Extracted page text data
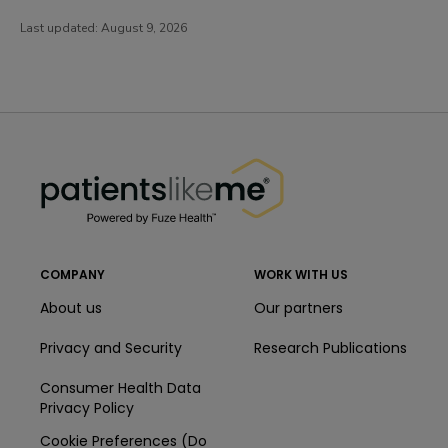
Last updated:
August 9, 2026
PatientsLikeMe ®
PatientsLikeMe ®
COMPANY
WORK WITH US
About us
Our partners
Privacy and Security
Research Publications
Consumer Health Data
Privacy Policy
Cookie Preferences (Do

Task prompt:
Where does the word "Privacy" appear in the records? Copy every line that holds it.

Expected answer:
Privacy and Security
Privacy Policy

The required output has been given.